General information
- Type: Amateur-built aircraft
- National origin: Canada
- Manufacturer: Circa Reproductions
- Designer: Graham Lee
- Status: Plans available (2012)

History
- Developed from: Morane-Saulnier N

= Circa Reproductions Morane Saulnier N =

Canadian homebuilt light aircraft

The Circa Reproductions Morane Saulnier N, also called the Bullet, is a Canadian amateur-built aircraft that was designed by Graham Lee and produced by Circa Reproductions, of Surrey, British Columbia. The aircraft is supplied as plans for amateur construction.

The aircraft is a 90% scale replica of the First World War French Morane-Saulnier N fighter.

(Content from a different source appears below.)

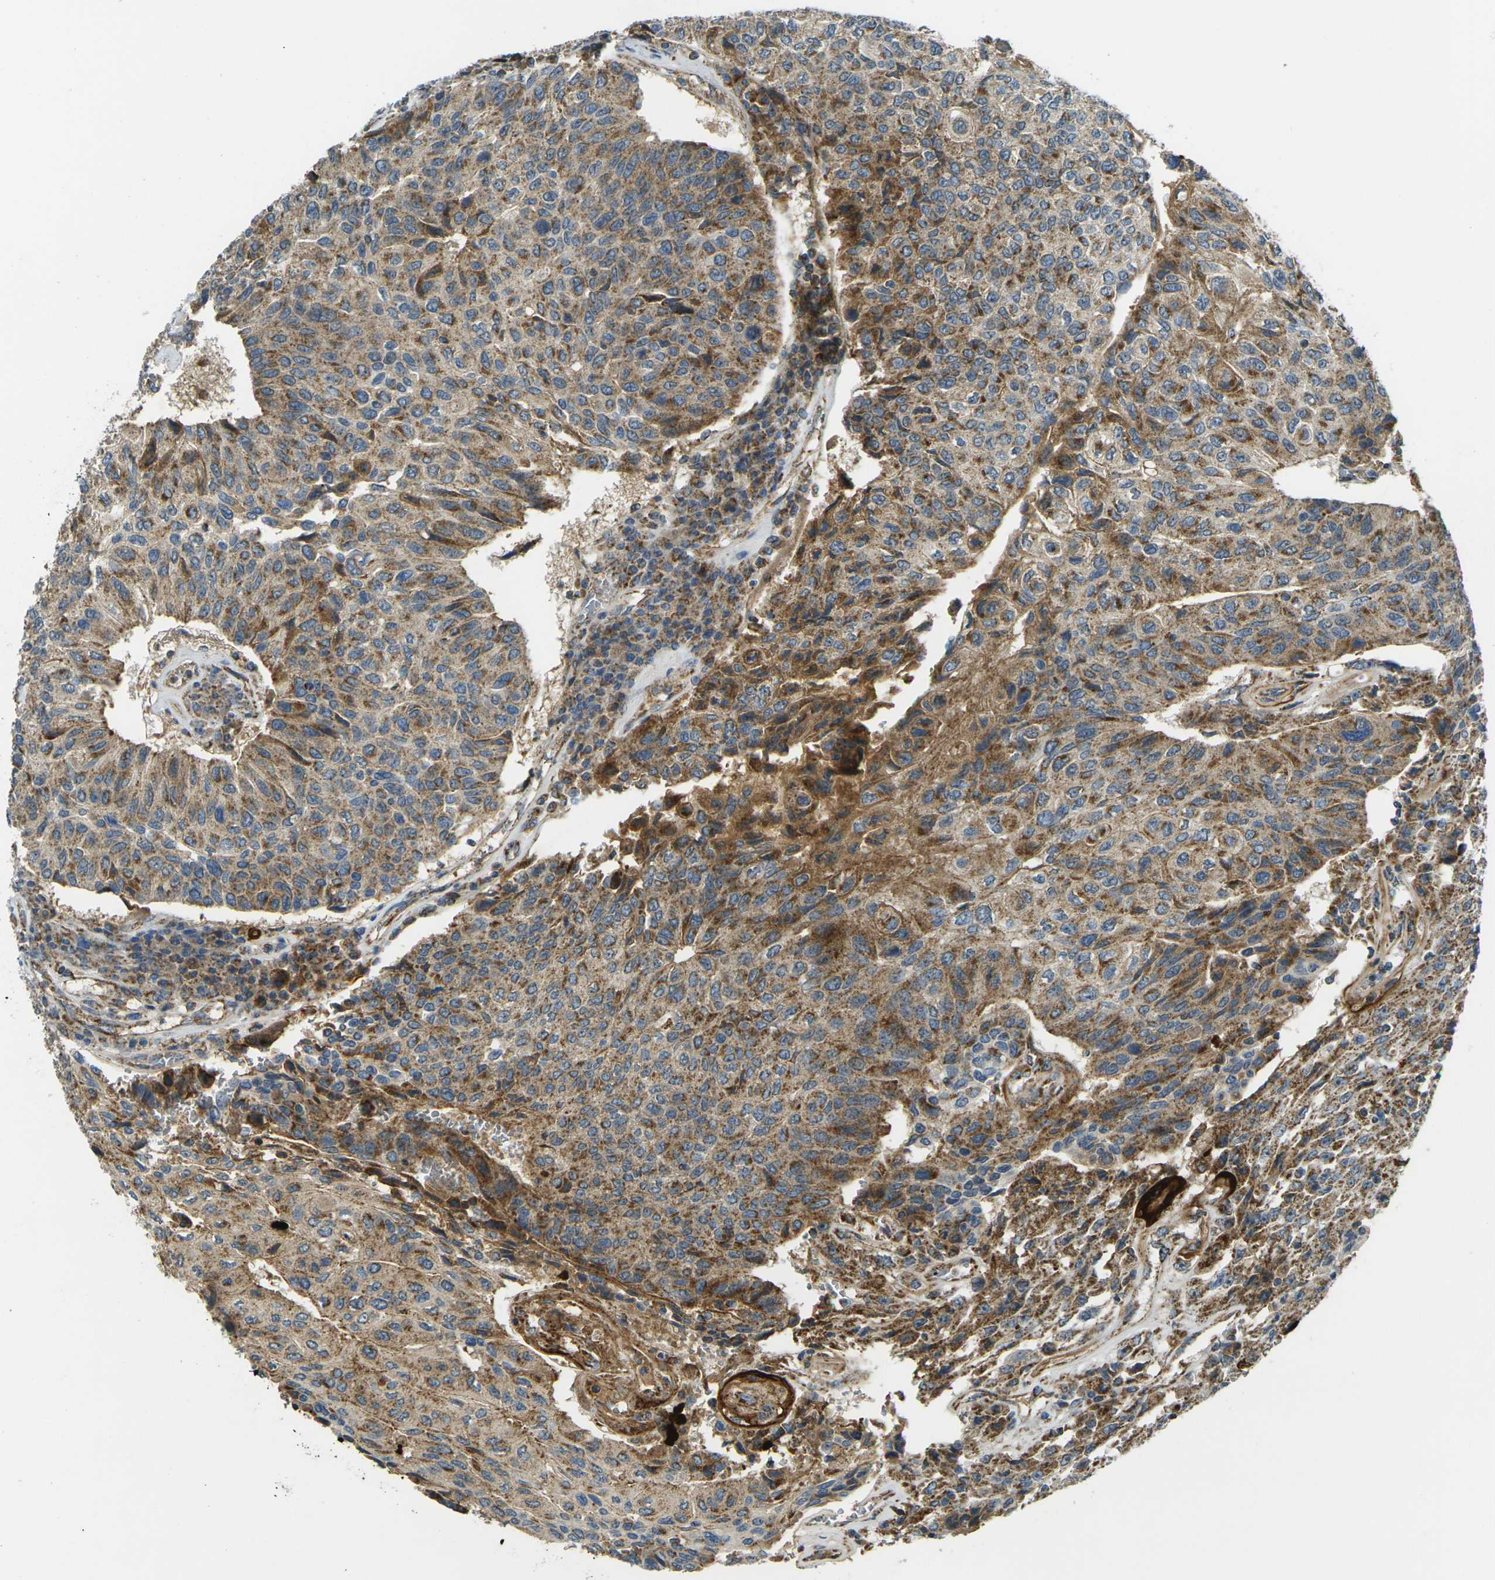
{"staining": {"intensity": "moderate", "quantity": ">75%", "location": "cytoplasmic/membranous"}, "tissue": "urothelial cancer", "cell_type": "Tumor cells", "image_type": "cancer", "snomed": [{"axis": "morphology", "description": "Urothelial carcinoma, High grade"}, {"axis": "topography", "description": "Urinary bladder"}], "caption": "Immunohistochemistry of human urothelial cancer demonstrates medium levels of moderate cytoplasmic/membranous expression in approximately >75% of tumor cells.", "gene": "IGF1R", "patient": {"sex": "male", "age": 66}}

==Design and development==
The aircraft features a cable-braced mid-wing, a single-seat open cockpit, fixed conventional landing gear and a single engine in tractor configuration.

The aircraft is made from bolted-together aluminum tubing, with 1/8 in plywood fuselage formers and stringers, with its flying surfaces covered in doped aircraft fabric. Its 23.9 ft span wing has an area of 117.5 sqft. Standard engines recommended are the 50 hp Rotax 503 and the 53 hp Hirth 2704 two-stroke. The 60 hp Volkswagen air-cooled engine four-stroke powerplant can be used, but the requirement for a smaller diameter propeller reduces performance.